Quanto emerge dalla perizia sul corpo di Riccardo Magherini è l’ennesima conferma, e non ce n’era bisogno, che esiste un enorme problema di formazione, intesa nei suoi termini più concreti e operativi. Ovvero che esiste un modus operandi, utilizzato dagli appartenenti alle forze dell’ordine per effettuare i fermi, decisamente pericoloso per l’incolumità del fermato. Lo si è visto nelle vicende della morte del tunisino Bohli Kayes a San Remo e di Aldrovandi, Rasman e Ferrulli; e in chissà quanti altri casi che non hanno portato alla morte del fermato o che, pur causandone il decesso, non sono diventati noti.

La tecnica è la seguente: si immobilizza la persona, la si rovescia prona a terra, si portano le braccia dietro la schiena e si bloccano i polsi con manette. Quindi, un numero variabile di agenti, anche quattro, gravano sulla sua schiena per impedirne qualsiasi movimento. Si determina qualcosa che possiamo chiamare compressione toracica e che porta all’infarto o all’asfissia.

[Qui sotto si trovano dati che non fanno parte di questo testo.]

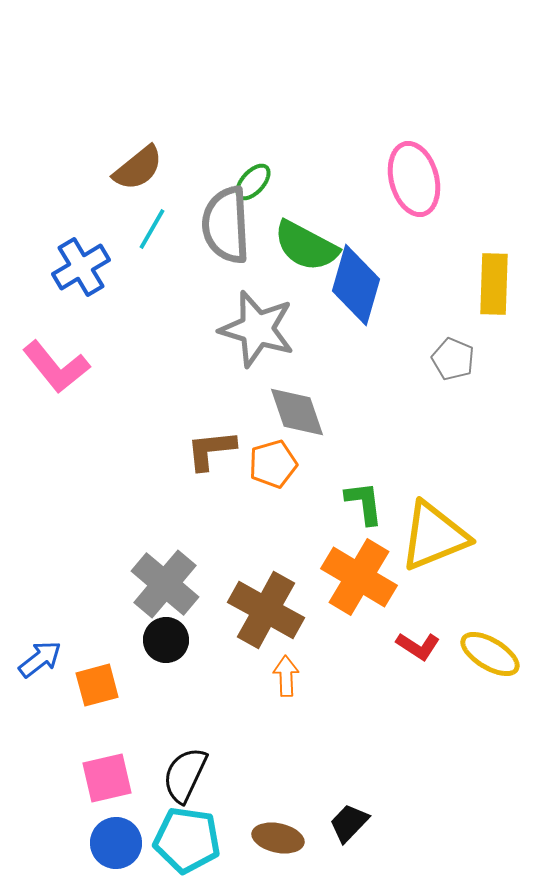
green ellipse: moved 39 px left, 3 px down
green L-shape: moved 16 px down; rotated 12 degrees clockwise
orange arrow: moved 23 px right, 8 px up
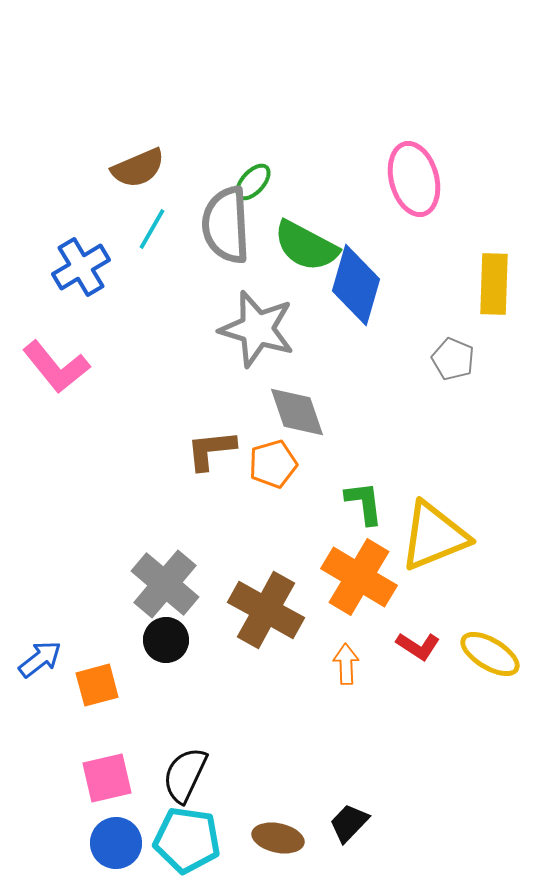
brown semicircle: rotated 16 degrees clockwise
orange arrow: moved 60 px right, 12 px up
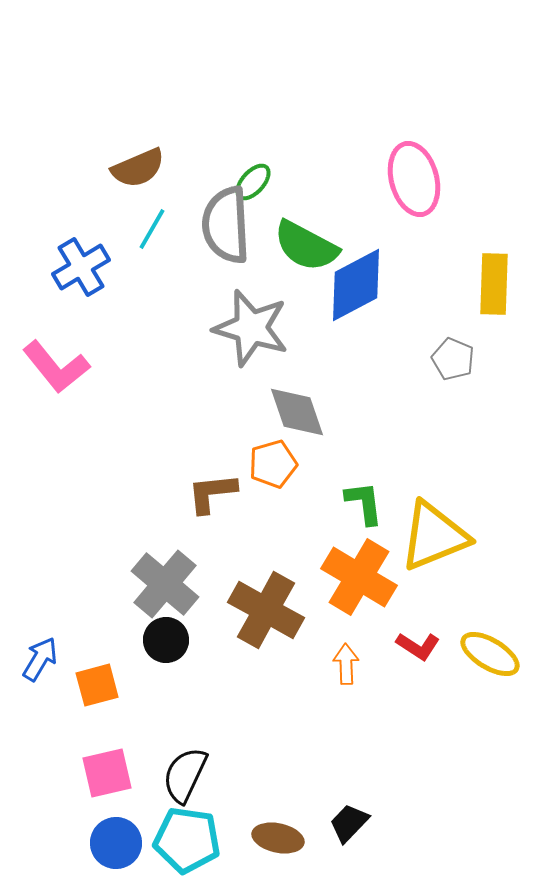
blue diamond: rotated 46 degrees clockwise
gray star: moved 6 px left, 1 px up
brown L-shape: moved 1 px right, 43 px down
blue arrow: rotated 21 degrees counterclockwise
pink square: moved 5 px up
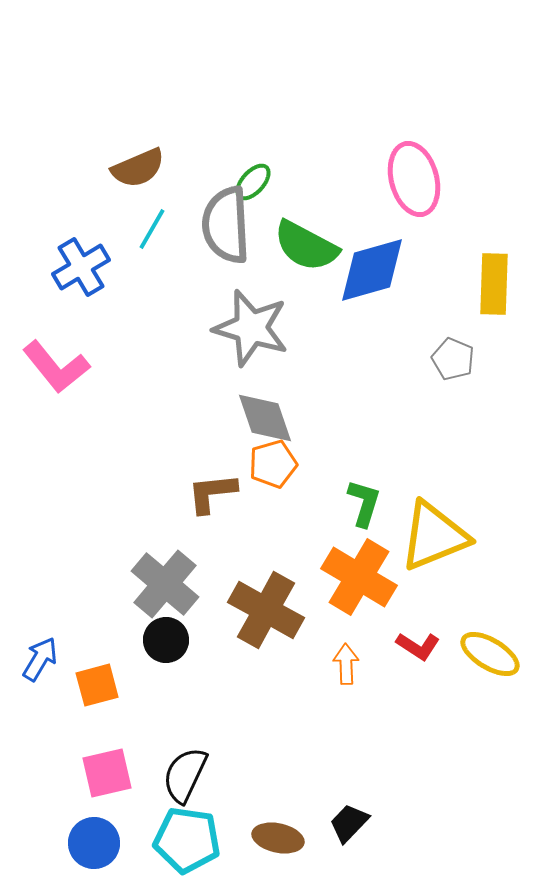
blue diamond: moved 16 px right, 15 px up; rotated 12 degrees clockwise
gray diamond: moved 32 px left, 6 px down
green L-shape: rotated 24 degrees clockwise
blue circle: moved 22 px left
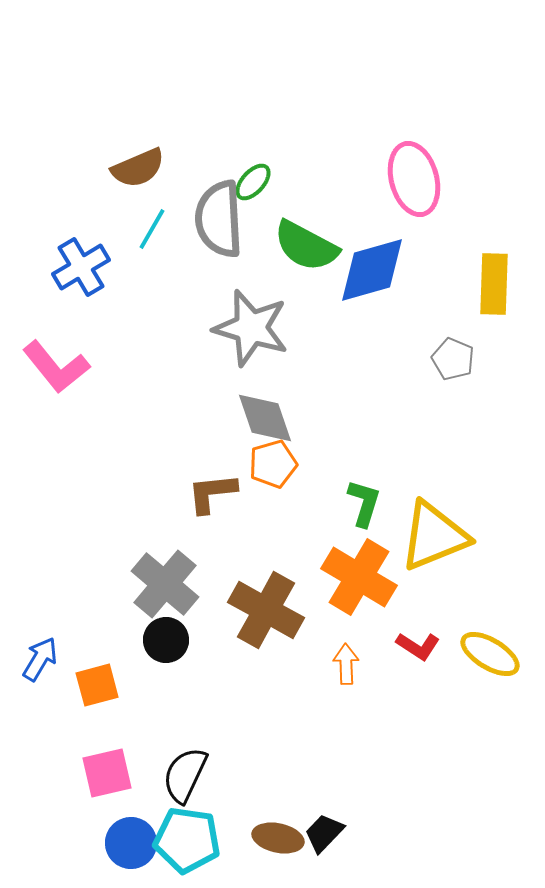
gray semicircle: moved 7 px left, 6 px up
black trapezoid: moved 25 px left, 10 px down
blue circle: moved 37 px right
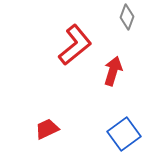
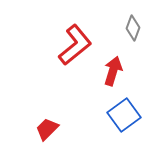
gray diamond: moved 6 px right, 11 px down
red trapezoid: rotated 20 degrees counterclockwise
blue square: moved 19 px up
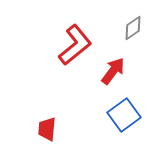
gray diamond: rotated 35 degrees clockwise
red arrow: rotated 20 degrees clockwise
red trapezoid: rotated 40 degrees counterclockwise
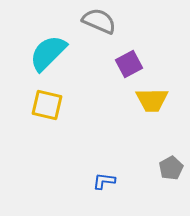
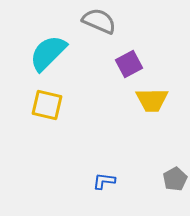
gray pentagon: moved 4 px right, 11 px down
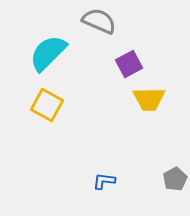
yellow trapezoid: moved 3 px left, 1 px up
yellow square: rotated 16 degrees clockwise
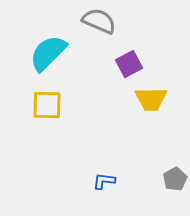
yellow trapezoid: moved 2 px right
yellow square: rotated 28 degrees counterclockwise
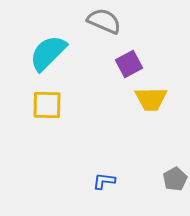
gray semicircle: moved 5 px right
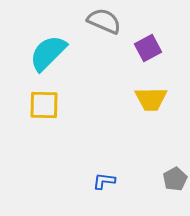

Com’è possibile che dopo una serie di decessi in simili circostante, una modalità del genere venga ancora utilizzata? Sì, è possibile, perché è quella che risulta più facile e più immediata. Ma che denuncia, appunto, un incredibile deficit di competenza. Quando ho chiesto al generale Leonardo Gallitelli, comandante dell’Arma dei Carabinieri, e al prefetto Alessandro Pansa, capo della Polizia di Stato, se esistano protocolli precisi su ciò che è possibile fare e ciò che va assolutamente evitato, al fine di bloccare un individuo che si ritiene pericoloso, mi è stato risposto che questo tipo di tecniche e di regole sono tuttora in corso di definizione.

A me sembra terribilmente tardi. O meglio, ogni giorno che passa, a seguire le cronache, è sempre più tardi. Senza affrontare il complicato capitolo della morte di Davide Bifolco a Napoli, anche da lì emerge una domanda non troppo diversa: com’è possibile che per affrontare due giovani, palesemente privi di armi da fuoco o da taglio, almeno fino a prova contraria, un carabiniere spiani una pistola con il colpo in canna e senza sicura? È pensabile che qualcuno gli abbia insegnato che quella fosse la tecnica più opportuna? O , al contrario, non dovevano spiegargli che era proprio la modalità più inutile e più pericolosa? Come si vede, il problema della formazione è enorme. E della formazione culturale (quali sono i diritti e le garanzie dei cittadini) e della preparazione tecnica: come si affronta una manifestazione, come si ferma un individuo armato e come uno disarmato, come si opera un inseguimento. Mi sembra che, su tutto ciò, il ritardo sia addirittura di molti decenni. Ed è un’autentica tragedia.